Multiple pathways are necessary to activate the DNA damage checkpoint. (A) Western blot with anti-HA antibody and extracts from the indicated strains containing HA-tagged chk1. Samples were taken at the indicated times following the time course in Figure 4. The wild-type strain shows Chk1 activation following UV treatment while the rad2Δ exo1-so strain shows no Chk1 activation. The ast1Δ rad2Δ exo1-so strain has an intermediate level of Chk1 activation. (B) Chk1 kinase assay performed on the indicated strains containing HA-tagged chk1. Graph shows the mean±s.d. for each data point (n=3). The wild-type strain shows an increase in Chk1 activation following UV treatment while the rad2Δ exo1-so strain shows no increase in Chk1 activation above basal levels. The triple mutant ast1Δ rad2Δ exo1-so has an intermediate amount of Chk1 activation following UV treatment. (C) Ten-fold serial dilutions of the indicated strains were plated on media containing 0.001% MMS or a control plate. Note that pku70Δ suppresses the increased MMS sensitivity of rad32Δ ast1Δ cells, but not rad32Δ exo1Δ cells, however, pku70Δ does suppress the slow growth phenotype of rad32Δ exo1Δ cells.

Figure 6

Ast1, Exo1 and Rad2 play a role in DSB repair. (A) ChIP and qPCR of HA-Ast1, Myc-Exo1 and Myc-Rad2 strains before and after the induction of a site-specific DSB using an HO endonuclease. Graph shows the mean±s.e.m. (n=3–6) for each data point. RPA-GFP and Rad52-YFP are used as positive controls. Following induction of the break, all nucleases and positive controls are recruited to the DSB. A control primer, act1, was used for qPCR. Cutting efficiency for the inducible HO endonuclease in this system is ∼20% of chromatids. (B) Quantification of RPA-GFP and Rad51 focus formation before and after treatment with 50 J/m² UV or 0.5 mU Bleomycin for the indicated strains by microscopy following the time course described in Figure 4. Graph shows the mean±s.d. for each data point (n=3). Fewer foci are seen in the rad2Δ exo1-so and ast1Δ rad2Δ exo1-so strains following UV and Bleomycin treatment than in the wild-type strain. (C) Quantification of the recombinants produced in a single-stranded annealing assay for the indicated strains.

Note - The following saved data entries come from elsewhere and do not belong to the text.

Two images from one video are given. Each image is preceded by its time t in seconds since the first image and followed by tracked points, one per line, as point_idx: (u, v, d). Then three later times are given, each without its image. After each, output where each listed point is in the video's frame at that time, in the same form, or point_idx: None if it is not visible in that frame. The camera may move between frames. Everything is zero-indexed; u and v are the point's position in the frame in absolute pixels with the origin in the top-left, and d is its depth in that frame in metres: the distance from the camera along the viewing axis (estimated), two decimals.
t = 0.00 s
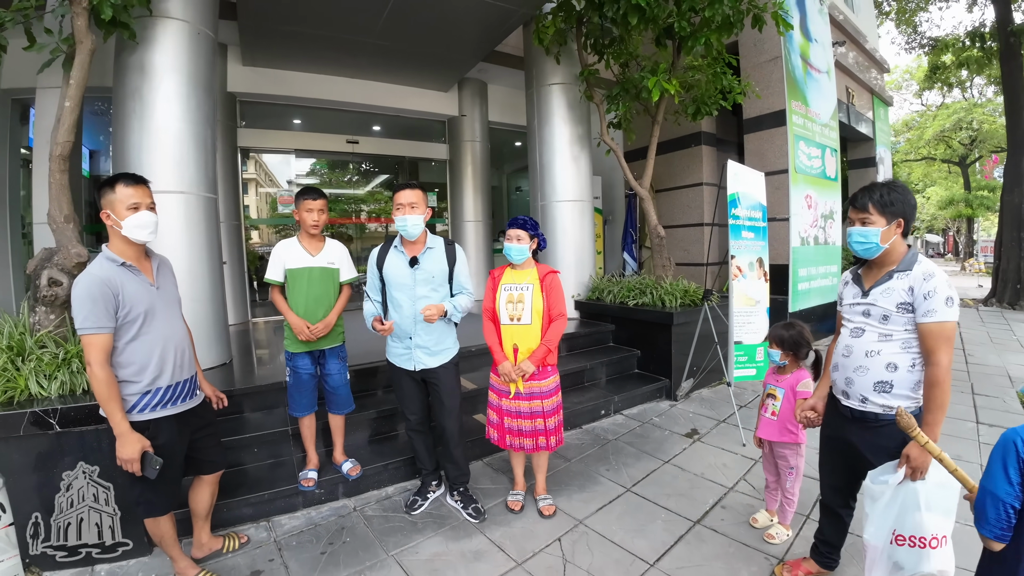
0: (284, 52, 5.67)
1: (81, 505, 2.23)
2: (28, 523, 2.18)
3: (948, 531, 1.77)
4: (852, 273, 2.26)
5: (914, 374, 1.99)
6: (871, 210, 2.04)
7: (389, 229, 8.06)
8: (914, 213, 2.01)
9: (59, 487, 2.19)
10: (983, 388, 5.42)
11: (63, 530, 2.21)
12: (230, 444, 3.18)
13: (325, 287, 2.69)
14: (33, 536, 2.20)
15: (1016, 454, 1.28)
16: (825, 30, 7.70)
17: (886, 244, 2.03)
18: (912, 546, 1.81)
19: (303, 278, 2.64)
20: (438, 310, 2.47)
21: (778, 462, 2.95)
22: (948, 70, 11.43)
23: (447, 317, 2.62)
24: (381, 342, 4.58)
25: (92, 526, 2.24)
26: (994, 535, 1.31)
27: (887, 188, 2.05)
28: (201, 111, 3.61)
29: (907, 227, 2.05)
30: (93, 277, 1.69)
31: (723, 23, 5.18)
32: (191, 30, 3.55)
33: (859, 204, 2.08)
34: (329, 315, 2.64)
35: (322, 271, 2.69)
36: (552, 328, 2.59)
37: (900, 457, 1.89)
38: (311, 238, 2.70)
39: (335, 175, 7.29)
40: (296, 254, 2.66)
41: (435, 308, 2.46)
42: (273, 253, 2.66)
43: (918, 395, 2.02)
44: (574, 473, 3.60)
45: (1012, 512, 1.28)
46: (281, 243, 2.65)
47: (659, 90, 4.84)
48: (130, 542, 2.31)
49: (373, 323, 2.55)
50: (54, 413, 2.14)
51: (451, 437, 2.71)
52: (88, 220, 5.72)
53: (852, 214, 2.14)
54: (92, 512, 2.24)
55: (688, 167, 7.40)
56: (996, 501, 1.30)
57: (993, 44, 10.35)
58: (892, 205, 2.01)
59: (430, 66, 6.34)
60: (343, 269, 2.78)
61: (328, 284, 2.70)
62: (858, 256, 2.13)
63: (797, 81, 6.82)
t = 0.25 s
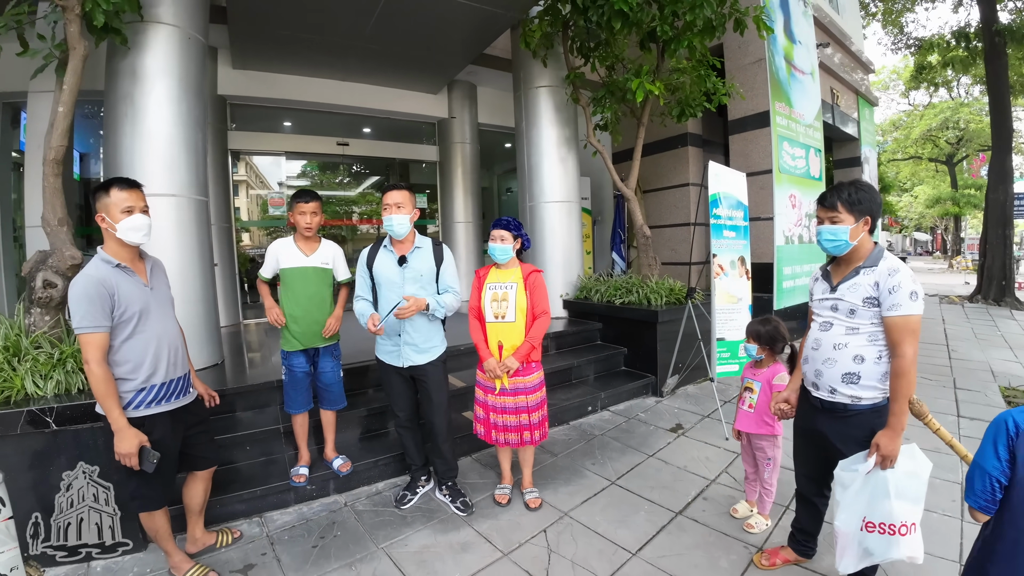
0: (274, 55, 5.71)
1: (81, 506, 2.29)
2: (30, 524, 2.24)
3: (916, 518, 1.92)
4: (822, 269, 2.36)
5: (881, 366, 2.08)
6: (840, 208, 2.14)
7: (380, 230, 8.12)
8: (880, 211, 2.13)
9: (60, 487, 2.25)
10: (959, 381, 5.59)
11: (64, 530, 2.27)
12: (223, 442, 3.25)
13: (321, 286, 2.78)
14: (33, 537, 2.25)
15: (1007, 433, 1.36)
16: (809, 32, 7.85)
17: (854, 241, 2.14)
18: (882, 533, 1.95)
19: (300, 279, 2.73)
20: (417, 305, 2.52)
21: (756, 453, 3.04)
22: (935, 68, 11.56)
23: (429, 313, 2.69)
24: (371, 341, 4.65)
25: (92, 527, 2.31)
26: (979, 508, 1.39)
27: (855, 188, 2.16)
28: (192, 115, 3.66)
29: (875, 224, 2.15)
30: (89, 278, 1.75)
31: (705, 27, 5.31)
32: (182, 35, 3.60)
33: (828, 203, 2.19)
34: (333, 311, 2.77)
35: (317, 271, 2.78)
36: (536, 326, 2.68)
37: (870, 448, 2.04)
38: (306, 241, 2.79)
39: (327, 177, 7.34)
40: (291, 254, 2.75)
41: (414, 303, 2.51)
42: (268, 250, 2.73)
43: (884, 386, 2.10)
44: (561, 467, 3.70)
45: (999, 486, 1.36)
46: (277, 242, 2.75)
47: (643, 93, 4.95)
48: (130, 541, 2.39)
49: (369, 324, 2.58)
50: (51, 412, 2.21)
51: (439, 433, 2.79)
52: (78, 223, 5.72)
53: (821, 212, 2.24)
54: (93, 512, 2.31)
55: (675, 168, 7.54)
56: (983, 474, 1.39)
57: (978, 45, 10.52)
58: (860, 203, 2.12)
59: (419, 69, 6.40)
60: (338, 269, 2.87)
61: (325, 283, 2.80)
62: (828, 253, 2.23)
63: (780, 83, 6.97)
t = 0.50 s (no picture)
0: (268, 59, 5.76)
1: (80, 506, 2.35)
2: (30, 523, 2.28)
3: (893, 508, 2.02)
4: (801, 269, 2.45)
5: (857, 360, 2.18)
6: (817, 210, 2.23)
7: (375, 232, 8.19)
8: (855, 211, 2.22)
9: (59, 487, 2.31)
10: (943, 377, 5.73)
11: (63, 530, 2.32)
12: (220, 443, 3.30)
13: (321, 286, 2.86)
14: (34, 536, 2.30)
15: (1002, 416, 1.41)
16: (797, 34, 7.98)
17: (831, 241, 2.23)
18: (862, 523, 2.04)
19: (301, 280, 2.81)
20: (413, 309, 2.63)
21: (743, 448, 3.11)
22: (924, 69, 11.70)
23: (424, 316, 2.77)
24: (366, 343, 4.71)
25: (91, 526, 2.36)
26: (972, 483, 1.47)
27: (831, 190, 2.25)
28: (188, 120, 3.71)
29: (851, 225, 2.25)
30: (92, 282, 1.82)
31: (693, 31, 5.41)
32: (177, 41, 3.66)
33: (806, 205, 2.28)
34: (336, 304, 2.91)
35: (316, 273, 2.85)
36: (526, 325, 2.76)
37: (850, 440, 2.14)
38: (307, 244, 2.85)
39: (321, 180, 7.46)
40: (292, 257, 2.82)
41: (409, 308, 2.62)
42: (269, 249, 2.82)
43: (861, 380, 2.20)
44: (553, 465, 3.78)
45: (990, 465, 1.43)
46: (278, 242, 2.81)
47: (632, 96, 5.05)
48: (129, 541, 2.44)
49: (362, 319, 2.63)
50: (53, 413, 2.26)
51: (434, 432, 2.86)
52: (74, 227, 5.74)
53: (799, 214, 2.33)
54: (92, 512, 2.36)
55: (665, 170, 7.66)
56: (977, 452, 1.46)
57: (966, 46, 10.65)
58: (836, 205, 2.22)
59: (413, 72, 6.46)
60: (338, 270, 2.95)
61: (325, 284, 2.88)
62: (806, 253, 2.33)
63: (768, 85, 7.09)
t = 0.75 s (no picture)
0: (264, 63, 5.80)
1: (80, 506, 2.38)
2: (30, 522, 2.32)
3: (881, 499, 2.09)
4: (787, 268, 2.51)
5: (843, 357, 2.24)
6: (803, 211, 2.30)
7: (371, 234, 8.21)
8: (840, 212, 2.29)
9: (59, 486, 2.34)
10: (935, 373, 5.81)
11: (63, 530, 2.36)
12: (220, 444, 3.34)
13: (320, 287, 2.90)
14: (34, 536, 2.33)
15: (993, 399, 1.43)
16: (789, 36, 8.07)
17: (817, 240, 2.29)
18: (851, 515, 2.10)
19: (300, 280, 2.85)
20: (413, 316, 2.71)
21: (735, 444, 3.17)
22: (915, 69, 11.82)
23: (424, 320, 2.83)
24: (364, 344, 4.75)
25: (91, 526, 2.40)
26: (959, 460, 1.50)
27: (816, 191, 2.31)
28: (186, 124, 3.75)
29: (836, 224, 2.31)
30: (95, 285, 1.86)
31: (685, 34, 5.48)
32: (175, 46, 3.69)
33: (791, 206, 2.34)
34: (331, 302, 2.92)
35: (316, 275, 2.90)
36: (522, 325, 2.82)
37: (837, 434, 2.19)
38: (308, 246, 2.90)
39: (317, 182, 7.46)
40: (292, 258, 2.87)
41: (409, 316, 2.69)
42: (270, 251, 2.86)
43: (847, 375, 2.26)
44: (550, 463, 3.83)
45: (975, 443, 1.46)
46: (279, 244, 2.86)
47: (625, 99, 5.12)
48: (129, 541, 2.48)
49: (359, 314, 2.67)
50: (55, 414, 2.29)
51: (431, 431, 2.91)
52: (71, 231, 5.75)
53: (785, 214, 2.39)
54: (92, 512, 2.40)
55: (659, 171, 7.74)
56: (966, 432, 1.48)
57: (956, 46, 10.79)
58: (821, 205, 2.29)
59: (409, 75, 6.51)
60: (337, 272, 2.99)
61: (325, 285, 2.93)
62: (793, 252, 2.39)
63: (761, 87, 7.19)
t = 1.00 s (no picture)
0: (263, 66, 5.83)
1: (80, 506, 2.40)
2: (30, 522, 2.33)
3: (876, 494, 2.12)
4: (780, 268, 2.55)
5: (836, 355, 2.28)
6: (795, 211, 2.33)
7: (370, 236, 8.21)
8: (832, 212, 2.32)
9: (60, 487, 2.36)
10: (931, 372, 5.85)
11: (63, 530, 2.37)
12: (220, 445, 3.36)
13: (321, 291, 2.93)
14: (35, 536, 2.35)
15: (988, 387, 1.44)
16: (785, 38, 8.13)
17: (810, 240, 2.33)
18: (847, 509, 2.13)
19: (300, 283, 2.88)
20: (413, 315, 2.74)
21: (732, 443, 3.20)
22: (913, 69, 11.88)
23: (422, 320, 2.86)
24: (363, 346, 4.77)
25: (91, 526, 2.41)
26: (956, 443, 1.54)
27: (809, 192, 2.35)
28: (185, 127, 3.77)
29: (828, 224, 2.35)
30: (98, 287, 1.88)
31: (681, 36, 5.51)
32: (174, 50, 3.72)
33: (785, 207, 2.38)
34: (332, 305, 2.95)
35: (317, 278, 2.92)
36: (521, 325, 2.84)
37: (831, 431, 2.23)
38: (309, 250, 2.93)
39: (316, 184, 7.43)
40: (293, 261, 2.89)
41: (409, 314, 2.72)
42: (271, 255, 2.88)
43: (841, 373, 2.30)
44: (548, 462, 3.85)
45: (970, 428, 1.49)
46: (279, 248, 2.88)
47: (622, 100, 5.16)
48: (129, 541, 2.49)
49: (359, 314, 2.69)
50: (57, 416, 2.32)
51: (430, 431, 2.94)
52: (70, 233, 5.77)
53: (779, 215, 2.43)
54: (92, 512, 2.41)
55: (656, 172, 7.78)
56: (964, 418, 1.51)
57: (951, 47, 10.88)
58: (813, 206, 2.32)
59: (407, 77, 6.55)
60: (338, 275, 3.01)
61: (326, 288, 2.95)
62: (786, 252, 2.42)
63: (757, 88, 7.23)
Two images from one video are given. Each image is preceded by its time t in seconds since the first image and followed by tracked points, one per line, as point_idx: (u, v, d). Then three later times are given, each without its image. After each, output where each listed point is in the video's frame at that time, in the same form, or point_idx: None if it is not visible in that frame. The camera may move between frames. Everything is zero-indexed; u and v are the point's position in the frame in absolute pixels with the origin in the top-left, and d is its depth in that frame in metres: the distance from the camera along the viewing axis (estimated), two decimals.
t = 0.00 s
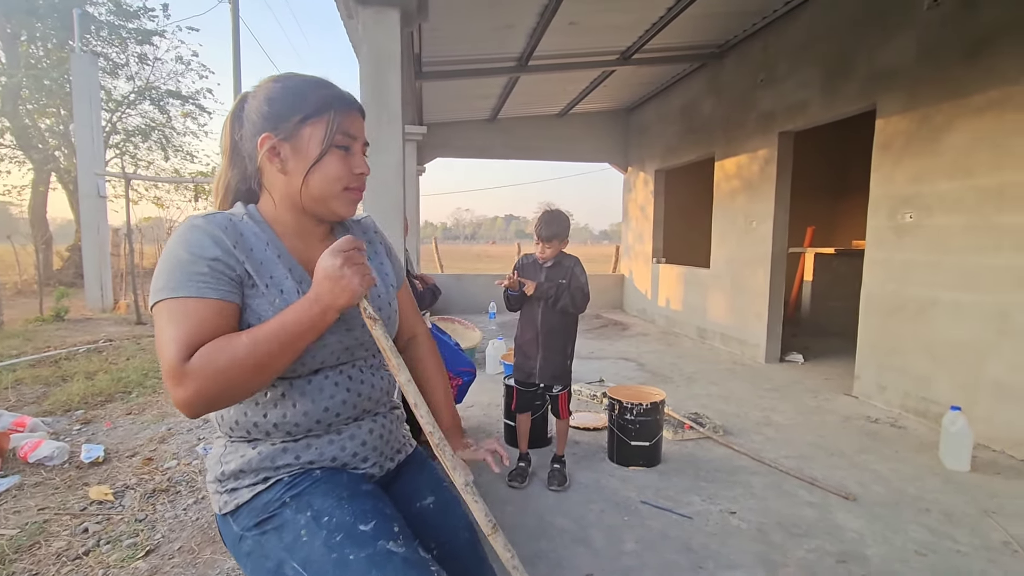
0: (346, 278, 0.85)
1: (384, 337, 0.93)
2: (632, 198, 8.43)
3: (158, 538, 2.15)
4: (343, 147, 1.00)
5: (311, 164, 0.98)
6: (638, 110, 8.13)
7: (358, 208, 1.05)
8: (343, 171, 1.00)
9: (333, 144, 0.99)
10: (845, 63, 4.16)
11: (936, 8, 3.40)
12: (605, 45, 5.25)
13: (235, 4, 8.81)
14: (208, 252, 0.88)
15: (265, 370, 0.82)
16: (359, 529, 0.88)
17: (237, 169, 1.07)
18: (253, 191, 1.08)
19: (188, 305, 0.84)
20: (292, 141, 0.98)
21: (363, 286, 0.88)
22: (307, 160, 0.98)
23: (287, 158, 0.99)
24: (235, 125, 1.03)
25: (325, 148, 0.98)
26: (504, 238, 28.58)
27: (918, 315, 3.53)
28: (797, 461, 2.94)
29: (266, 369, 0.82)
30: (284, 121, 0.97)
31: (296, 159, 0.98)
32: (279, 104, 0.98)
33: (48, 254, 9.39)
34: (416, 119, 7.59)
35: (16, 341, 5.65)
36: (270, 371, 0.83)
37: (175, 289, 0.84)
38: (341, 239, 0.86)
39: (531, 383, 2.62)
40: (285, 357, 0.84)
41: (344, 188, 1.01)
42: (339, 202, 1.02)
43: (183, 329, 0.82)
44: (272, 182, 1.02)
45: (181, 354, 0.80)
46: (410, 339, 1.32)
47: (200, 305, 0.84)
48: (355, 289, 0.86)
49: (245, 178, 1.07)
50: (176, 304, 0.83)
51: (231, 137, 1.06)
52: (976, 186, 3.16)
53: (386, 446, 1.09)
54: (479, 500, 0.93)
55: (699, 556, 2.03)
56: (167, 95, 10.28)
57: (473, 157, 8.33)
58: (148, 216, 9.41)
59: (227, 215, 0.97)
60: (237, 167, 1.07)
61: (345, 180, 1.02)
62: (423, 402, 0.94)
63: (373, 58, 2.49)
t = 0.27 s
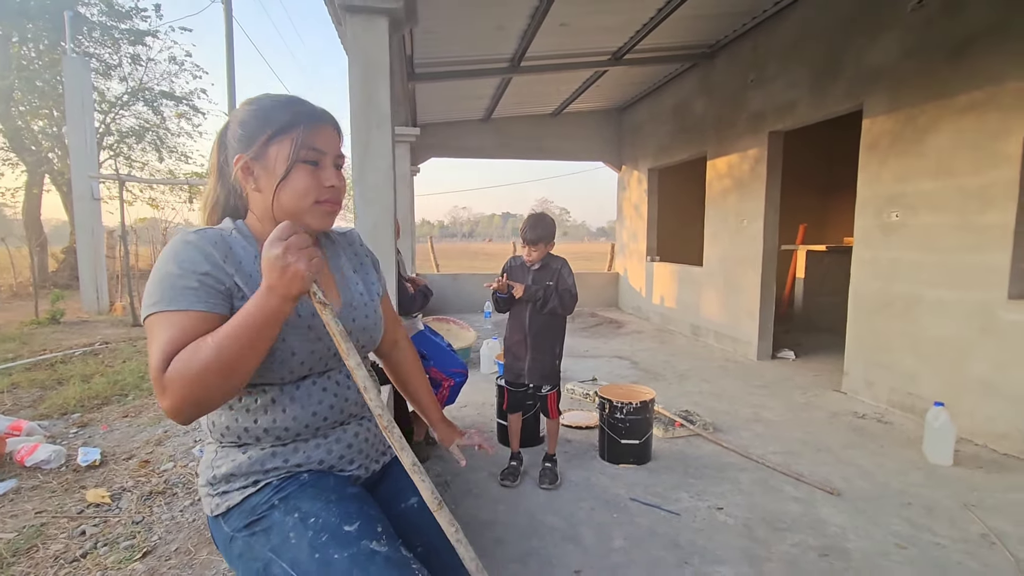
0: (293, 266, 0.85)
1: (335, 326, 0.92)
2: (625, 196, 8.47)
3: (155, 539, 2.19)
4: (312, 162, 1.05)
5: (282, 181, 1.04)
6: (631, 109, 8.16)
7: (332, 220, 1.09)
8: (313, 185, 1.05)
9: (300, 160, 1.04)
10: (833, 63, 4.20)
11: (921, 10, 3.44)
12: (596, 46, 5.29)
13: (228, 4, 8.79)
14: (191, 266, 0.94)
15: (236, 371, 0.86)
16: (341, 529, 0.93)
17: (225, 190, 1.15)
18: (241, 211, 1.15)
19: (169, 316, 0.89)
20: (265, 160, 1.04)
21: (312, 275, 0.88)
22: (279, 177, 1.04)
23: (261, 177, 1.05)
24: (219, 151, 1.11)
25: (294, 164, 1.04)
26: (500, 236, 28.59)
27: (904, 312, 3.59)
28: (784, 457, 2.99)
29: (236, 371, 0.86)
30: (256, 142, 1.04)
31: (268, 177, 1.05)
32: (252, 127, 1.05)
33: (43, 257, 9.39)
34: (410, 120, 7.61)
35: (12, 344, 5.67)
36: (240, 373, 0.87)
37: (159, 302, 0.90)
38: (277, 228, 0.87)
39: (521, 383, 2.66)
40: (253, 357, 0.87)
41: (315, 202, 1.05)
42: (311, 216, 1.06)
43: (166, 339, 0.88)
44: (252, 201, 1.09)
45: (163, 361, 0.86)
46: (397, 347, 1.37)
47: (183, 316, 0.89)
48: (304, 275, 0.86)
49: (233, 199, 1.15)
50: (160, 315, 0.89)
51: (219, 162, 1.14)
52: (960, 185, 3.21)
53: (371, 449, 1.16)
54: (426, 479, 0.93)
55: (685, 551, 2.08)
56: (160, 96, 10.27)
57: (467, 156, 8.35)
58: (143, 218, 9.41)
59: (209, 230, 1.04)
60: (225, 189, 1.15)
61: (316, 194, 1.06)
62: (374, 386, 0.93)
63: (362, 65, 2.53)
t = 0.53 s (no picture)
0: (217, 244, 0.90)
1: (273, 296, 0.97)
2: (622, 195, 8.52)
3: (156, 537, 2.25)
4: (277, 165, 1.13)
5: (252, 186, 1.13)
6: (627, 109, 8.21)
7: (303, 219, 1.15)
8: (278, 187, 1.12)
9: (264, 164, 1.12)
10: (823, 62, 4.25)
11: (907, 10, 3.49)
12: (589, 48, 5.34)
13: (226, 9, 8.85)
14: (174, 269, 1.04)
15: (188, 350, 0.92)
16: (324, 516, 0.99)
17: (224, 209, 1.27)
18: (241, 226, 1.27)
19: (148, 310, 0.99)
20: (238, 170, 1.14)
21: (236, 251, 0.92)
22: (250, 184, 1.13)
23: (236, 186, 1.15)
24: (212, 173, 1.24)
25: (259, 168, 1.12)
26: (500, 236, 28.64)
27: (894, 308, 3.64)
28: (774, 452, 3.05)
29: (186, 350, 0.92)
30: (228, 155, 1.14)
31: (241, 184, 1.14)
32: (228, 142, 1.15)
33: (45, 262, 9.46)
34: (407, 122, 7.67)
35: (15, 348, 5.73)
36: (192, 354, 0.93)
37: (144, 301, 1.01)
38: (200, 206, 0.91)
39: (511, 381, 2.72)
40: (200, 336, 0.93)
41: (282, 202, 1.13)
42: (282, 215, 1.13)
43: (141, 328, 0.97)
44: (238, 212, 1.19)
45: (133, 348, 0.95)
46: (390, 352, 1.43)
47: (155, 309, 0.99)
48: (229, 251, 0.92)
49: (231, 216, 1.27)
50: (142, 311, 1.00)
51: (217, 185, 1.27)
52: (946, 182, 3.25)
53: (357, 443, 1.22)
54: (380, 424, 1.06)
55: (672, 543, 2.13)
56: (160, 100, 10.35)
57: (464, 157, 8.41)
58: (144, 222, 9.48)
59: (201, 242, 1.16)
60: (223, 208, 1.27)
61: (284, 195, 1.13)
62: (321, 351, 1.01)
63: (353, 71, 2.60)
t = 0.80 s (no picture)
0: (175, 260, 0.95)
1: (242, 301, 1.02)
2: (623, 195, 8.53)
3: (163, 540, 2.29)
4: (267, 176, 1.17)
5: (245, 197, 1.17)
6: (627, 108, 8.22)
7: (294, 226, 1.18)
8: (268, 197, 1.16)
9: (255, 175, 1.16)
10: (821, 60, 4.25)
11: (904, 7, 3.49)
12: (588, 48, 5.35)
13: (228, 14, 8.91)
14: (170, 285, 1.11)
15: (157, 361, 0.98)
16: (321, 519, 1.01)
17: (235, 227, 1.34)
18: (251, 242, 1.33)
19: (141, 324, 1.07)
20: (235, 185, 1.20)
21: (189, 264, 0.97)
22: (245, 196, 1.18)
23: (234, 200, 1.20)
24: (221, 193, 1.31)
25: (251, 181, 1.17)
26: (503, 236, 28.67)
27: (894, 305, 3.64)
28: (774, 451, 3.06)
29: (159, 360, 0.98)
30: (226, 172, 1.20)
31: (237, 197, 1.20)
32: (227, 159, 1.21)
33: (52, 267, 9.55)
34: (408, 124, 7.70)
35: (23, 354, 5.80)
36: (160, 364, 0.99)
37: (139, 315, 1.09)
38: (152, 222, 0.95)
39: (511, 383, 2.74)
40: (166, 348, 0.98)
41: (272, 211, 1.16)
42: (272, 224, 1.17)
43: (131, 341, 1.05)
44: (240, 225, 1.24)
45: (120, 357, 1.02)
46: (393, 362, 1.45)
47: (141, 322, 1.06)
48: (188, 266, 0.97)
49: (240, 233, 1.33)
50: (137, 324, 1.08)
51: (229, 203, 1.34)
52: (944, 179, 3.25)
53: (355, 449, 1.24)
54: (371, 400, 1.12)
55: (671, 543, 2.15)
56: (163, 105, 10.44)
57: (465, 159, 8.43)
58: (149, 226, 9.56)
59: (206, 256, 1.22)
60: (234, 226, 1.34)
61: (274, 205, 1.17)
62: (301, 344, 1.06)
63: (351, 79, 2.62)
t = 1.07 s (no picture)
0: (159, 279, 0.91)
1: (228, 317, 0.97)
2: (628, 191, 8.47)
3: (169, 542, 2.26)
4: (269, 175, 1.14)
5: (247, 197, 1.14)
6: (631, 104, 8.15)
7: (298, 227, 1.14)
8: (272, 196, 1.13)
9: (258, 174, 1.13)
10: (829, 53, 4.18)
11: None
12: (593, 43, 5.29)
13: (230, 13, 8.89)
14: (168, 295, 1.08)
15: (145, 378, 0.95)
16: (327, 529, 0.98)
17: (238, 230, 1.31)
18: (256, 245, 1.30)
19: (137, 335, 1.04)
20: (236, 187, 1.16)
21: (178, 280, 0.93)
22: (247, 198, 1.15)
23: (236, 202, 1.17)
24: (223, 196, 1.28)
25: (253, 181, 1.13)
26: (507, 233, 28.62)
27: (907, 302, 3.58)
28: (786, 451, 3.01)
29: (146, 378, 0.95)
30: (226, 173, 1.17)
31: (240, 198, 1.16)
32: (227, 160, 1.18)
33: (58, 267, 9.56)
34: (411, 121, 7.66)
35: (29, 355, 5.80)
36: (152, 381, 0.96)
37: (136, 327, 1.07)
38: (135, 240, 0.90)
39: (519, 384, 2.71)
40: (157, 364, 0.95)
41: (276, 211, 1.12)
42: (276, 225, 1.13)
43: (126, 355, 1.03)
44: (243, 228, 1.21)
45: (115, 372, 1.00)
46: (399, 364, 1.41)
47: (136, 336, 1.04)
48: (174, 286, 0.93)
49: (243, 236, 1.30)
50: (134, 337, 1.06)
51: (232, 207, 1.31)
52: (958, 173, 3.19)
53: (361, 455, 1.21)
54: (370, 427, 1.06)
55: (683, 546, 2.11)
56: (166, 104, 10.45)
57: (469, 156, 8.39)
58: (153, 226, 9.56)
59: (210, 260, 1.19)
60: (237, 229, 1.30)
61: (277, 205, 1.13)
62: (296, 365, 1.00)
63: (353, 76, 2.58)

Both ast1Δ and exo1Δ single mutants had a reduced capacity for single-strand annealing as measured by this assay.

Figure 7

Cells lacking ast1, exo1 and rad2 have a defect in ssDNA production. (A) Non-denaturing Southern blot of the indicated strains treated with the indicated doses of UV following the time course described in Figure 4. The blot performed under native conditions (20 × SSC) is shown at the top of the figure while the denaturing Southern blot loading control is shown underneath. As seen in the native Southern blot, the wild-type strain had an increase in ssDNA production following UV treatment. The rad2Δ exo1-so strain did not have an increase in ssDNA production while the ast1Δ rad2Δ exo1-so strain had a small increase. The denaturing Southern blot shows a 4.5-kb band of the same intensity for all strains under all conditions as a loading control. The probe used for both Southern blots is an XhoI and KpnI fragment that recognizes the non-transcribed spacer (NTS) region of the S. pombe rDNA locus. The quantification of signal is in arbitrary phosphorimager units, corrected to the loading control (the corresponding track in the denatured transfer), and normalized to unirradiated wild-type cells. (B) qPCR analysis of in vivo resection of an I-PpoI-induced DSB within the 28S gene of the rDNA repeats. Cutting efficiency in this system is ⩾90% of rDNA repeats. The restriction map shows the position of sites on each side of the I-PpoI site used in the analysis where numbers indicate nucleotides, and the arrow depicts the direction of transcription. Data are mean±s.d. for three independent experiments.